La commission de la défense nationale et des forces armées a d'ores et déjà donné un avis favorable sur les crédits de la mission « Défense ». Je me félicite de soutenir un Gouvernement qui a su respecter ses engagements à l'égard des Français et, plus particulièrement, des militaires.
La loi de programmation militaire est respectée pour la troisième année consécutive, ce qui est inédit dans l'histoire de ces lois de programmation, et nous voyons aux incidents dont le récit remplit quotidiennement nos médias combien la hausse du budget de la défense est bienvenue.
Pourtant, je ne peux manquer d'observer le paradoxe suivant : alors que les budgets n'ont jamais été aussi élevés depuis plus d'une décennie, que la LPM est respectée à la lettre et que les armées se sont dotées de contrats de maintenance performants, l'armée de terre peine à intensifier sa préparation opérationnelle. Elle atteint péniblement 56 % de ses objectifs, exprimés en nombre d'heures sur matériels majeurs en 2020, et la prévision pour 2021 est à 57 %. En 2021, le temps d'entraînement d'un équipage de char Leclerc sera ainsi moitié moindre que ce qu'il devrait être. Le nombre d'heures d'activité sur ce matériel chutera de 20 000 heures en 2019 à 13 000 heures prévues en 2021.
Cette évolution est particulièrement préoccupante alors que l'armée de terre doit se préparer à des conflits de haute intensité. Comment l'expliquer ? La progression de l'activité opérationnelle de l'armée de terre est aujourd'hui ralentie par une montagne de besoins financiers à satisfaire, la montagne du MCO, ou maintien en conditions opérationnelles.
Après des années de report des livraisons de nouveaux matériels, de sous-exécution des crédits de « petit équipement » et de coupes dans le budget de la préparation opérationnelle pour financer les surcoûts des OPEX, la loi de programmation militaire 2019-2025 a pris le problème à bras-le-corps : la régénération et la modernisation des équipements font l'objet d'un effort sans précédent, et la provision au titre des surcoûts OPEX est portée progressivement au niveau des coûts constatés. Cet effort est indéniable et produit des effets visibles chaque jour.
Bien que très engagée sur le plan opérationnel, qu'il s'agisse d'opérations programmées ou imprévues – Résilience, Amitié au Liban ou, depuis hier, renforcement de Sentinelle – , l'armée de terre a repris le chemin des terrains d'entraînement. Cet effort se révèle pourtant insuffisant pour satisfaire aux ambitions de la LPM et à celle, exprimée par le chef d'état-major de l'armée de terre dans sa vision stratégique, d'une « armée de terre durcie ».
D'abord, parce que le rythme des opérations reste soutenu, que ce soit à l'étranger ou sur le territoire national.

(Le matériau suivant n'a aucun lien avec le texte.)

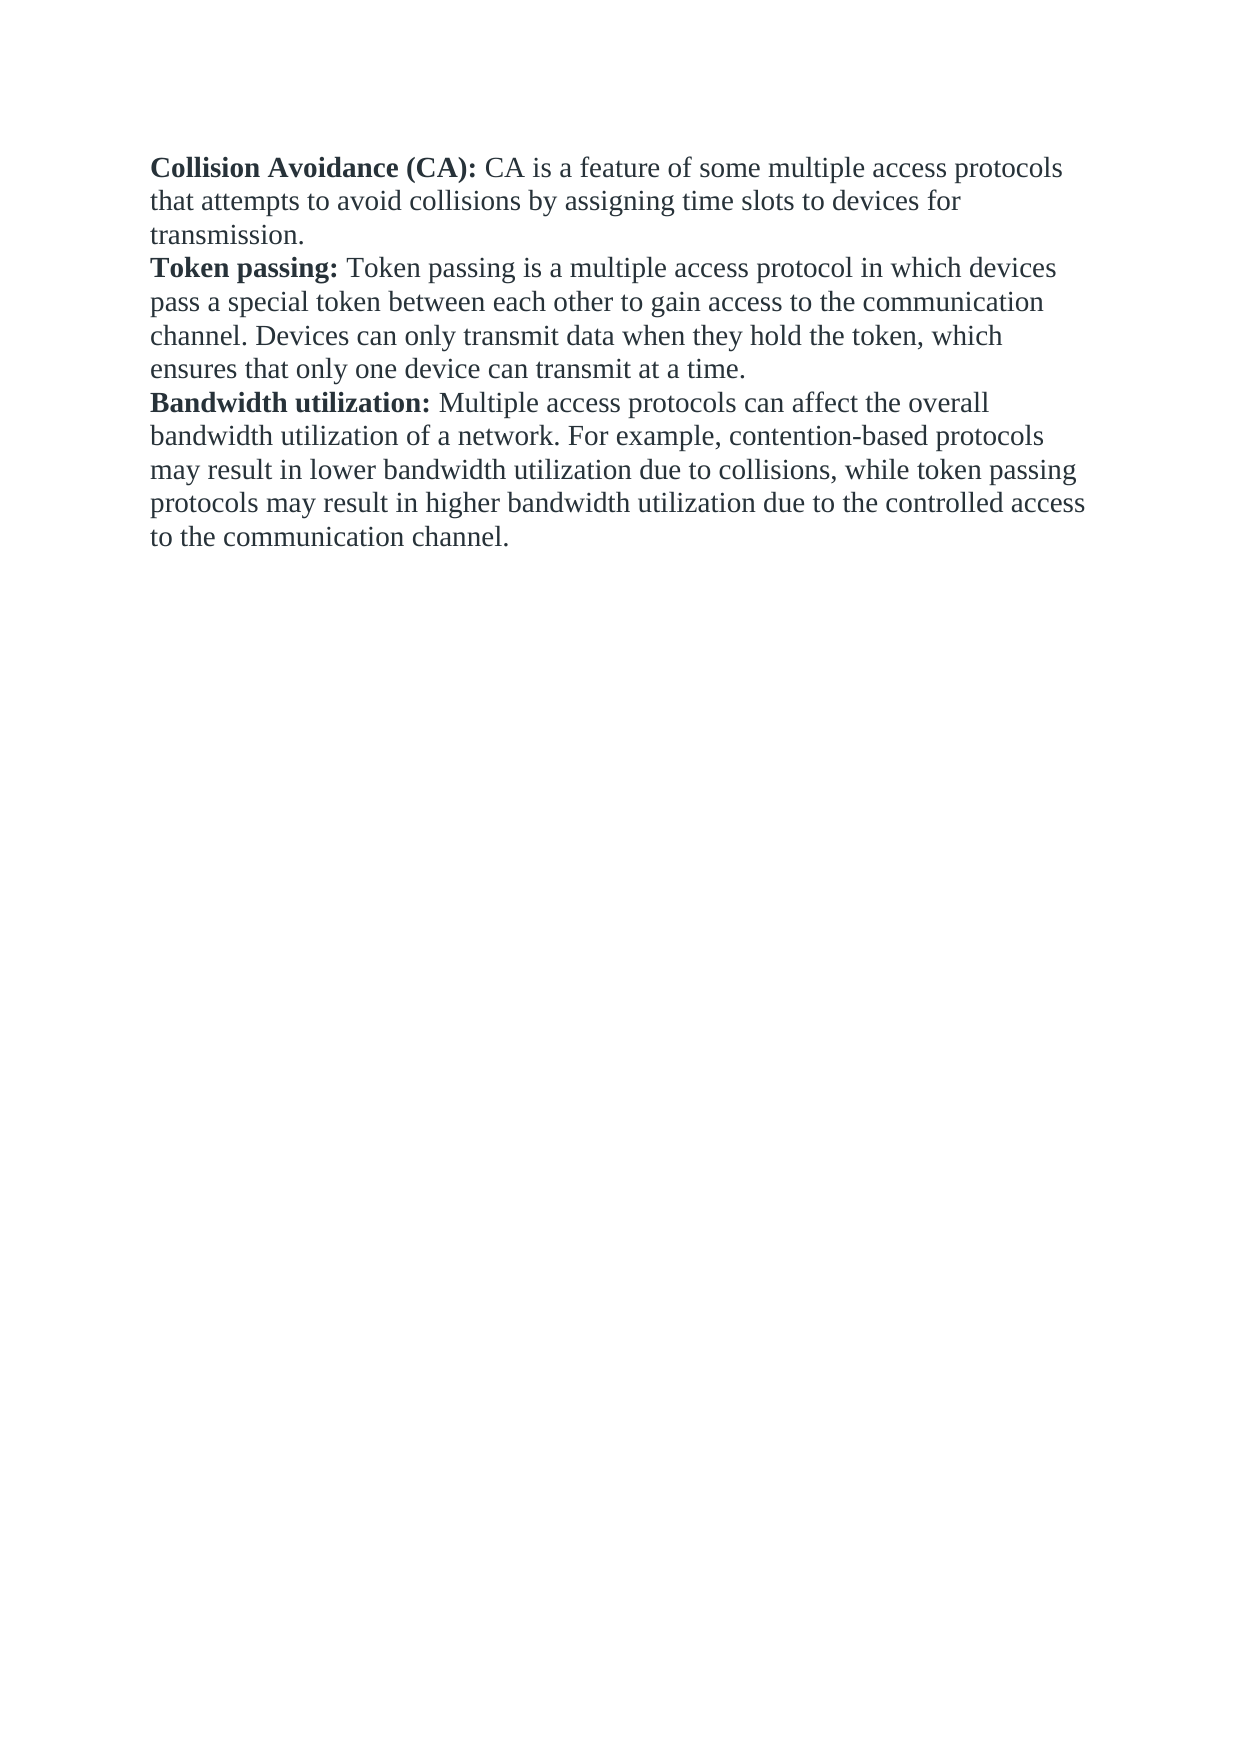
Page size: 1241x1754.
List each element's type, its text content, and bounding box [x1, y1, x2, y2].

text Token passing: Token passing is a multiple access protocol in which devices pass a special token between each other to gain access to the communication channel. Devices can only transmit data when they hold the token, which ensures that only one device can transmit at a time. [150, 251, 1090, 385]
text Bandwidth utilization: Multiple access protocols can affect the overall bandwidth utilization of a network. For example, contention-based protocols may result in lower bandwidth utilization due to collisions, while token passing protocols may result in higher bandwidth utilization due to the controlled access to the communication channel. [150, 385, 1090, 552]
text Collision Avoidance (CA): CA is a feature of some multiple access protocols that attempts to avoid collisions by assigning time slots to devices for transmission. [150, 150, 1090, 251]
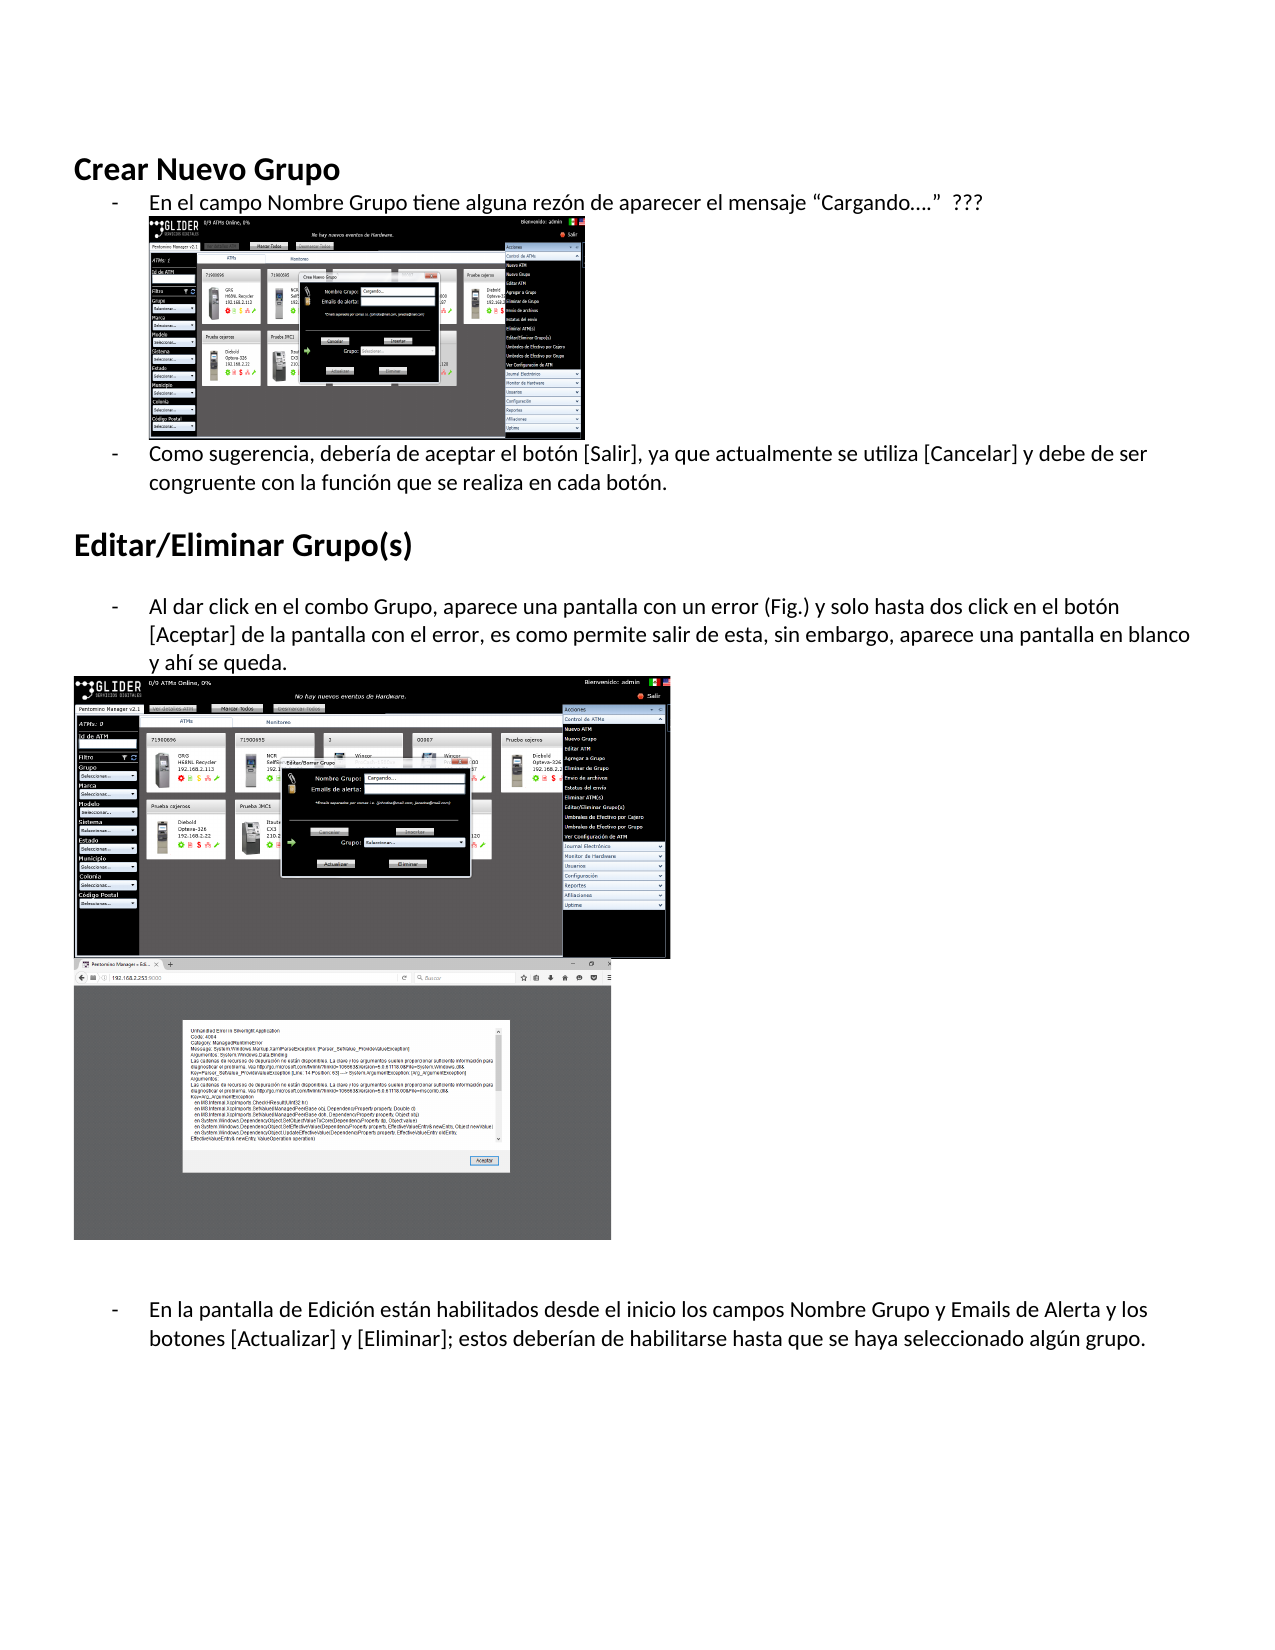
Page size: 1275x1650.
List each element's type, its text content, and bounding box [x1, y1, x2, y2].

list Al dar click en el combo Grupo, aparece una pantalla con un error (Fig.) y solo hasta dos click en el botón [Aceptar] de la pantalla con el error, es como permite salir de esta, sin embargo, aparece una pantalla en blanco y ahí se queda. [111, 592, 1196, 676]
list Como sugerencia, debería de aceptar el botón [Salir], ya que actualmente se utiliza [Cancelar] y debe de ser congruente con la función que se realiza en cada botón. [111, 439, 1196, 496]
picture [148, 216, 585, 440]
text Editar/Eliminar Grupo(s) [74, 524, 1196, 564]
list En el campo Nombre Grupo tiene alguna rezón de aparecer el mensaje “Cargando….” ??? [111, 188, 1196, 216]
text Crear Nuevo Grupo [74, 148, 1196, 188]
list En la pantalla de Edición están habilitados desde el inicio los campos Nombre Grupo y Emails de Alerta y los botones [Actualizar] y [Eliminar]; estos deberían de habilitarse hasta que se haya seleccionado algún grupo. [111, 1296, 1196, 1352]
picture [73, 676, 671, 1240]
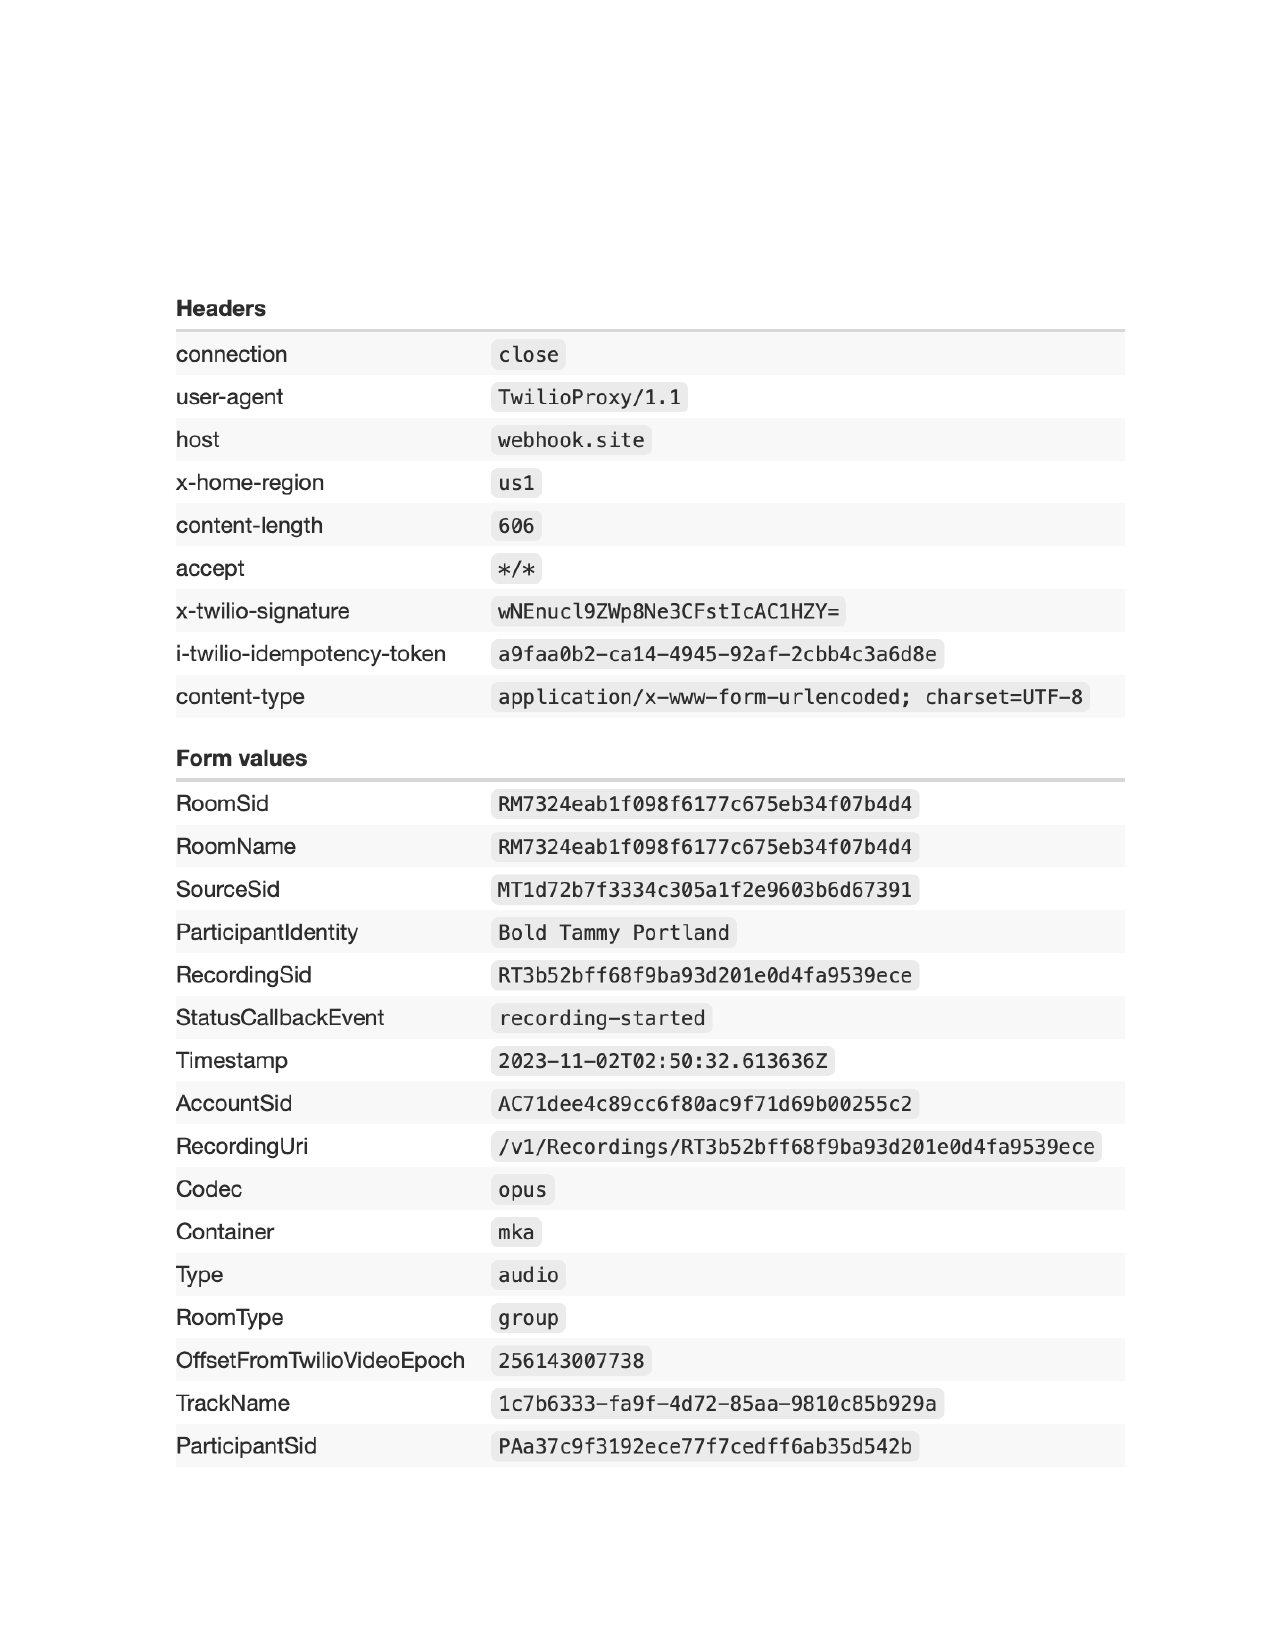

Les OPEX ont un coût élevé et imprévisible, trop déstabilisant pour être supporté par les seuls états-majors. Ensuite, parce que les renoncements d'hier produisent les dérapages de coût d'aujourd'hui. La relance des chaînes de production des turbomachines du char Leclerc, fermées en 2014 pour économiser 4 petits millions d'euros, coûtera plusieurs centaines de millions d'euros – et ce n'est qu'un exemple parmi d'autres.
En outre, le ministère des armées poursuit sa modernisation de manière ambitieuse : le maintien en condition opérationnelle des nouveaux équipements, plus sophistiqués, est donc plus coûteux ; de même, les contrats « globaux » ou « verticalisés » de soutien des équipements sont eux aussi plus performants, mais également plus coûteux.
Enfin, le contexte a changé. La pandémie de coronavirus de 2020 a suscité une prise de conscience sur le besoin de relocaliser certaines productions stratégiques, de maintenir des compétences, d'assumer des doublons et de reconstituer des stocks, aujourd'hui historiquement bas.
Pour toutes ces raisons, une montagne de coûts se dresse devant l'armée de terre et l'empêche de se préparer aux chocs de demain, que nul ne peut prédire mais qui seront très vraisemblablement plus durs et d'ampleur plus grande que les opérations actuelles.
Madame la ministre des armées, je pense que ces sujets devraient être à l'ordre du jour d'une actualisation de la loi de programmation militaire. D'ici là, vous connaissez mes propositions pour libérer le potentiel de l'armée de terre à court terme.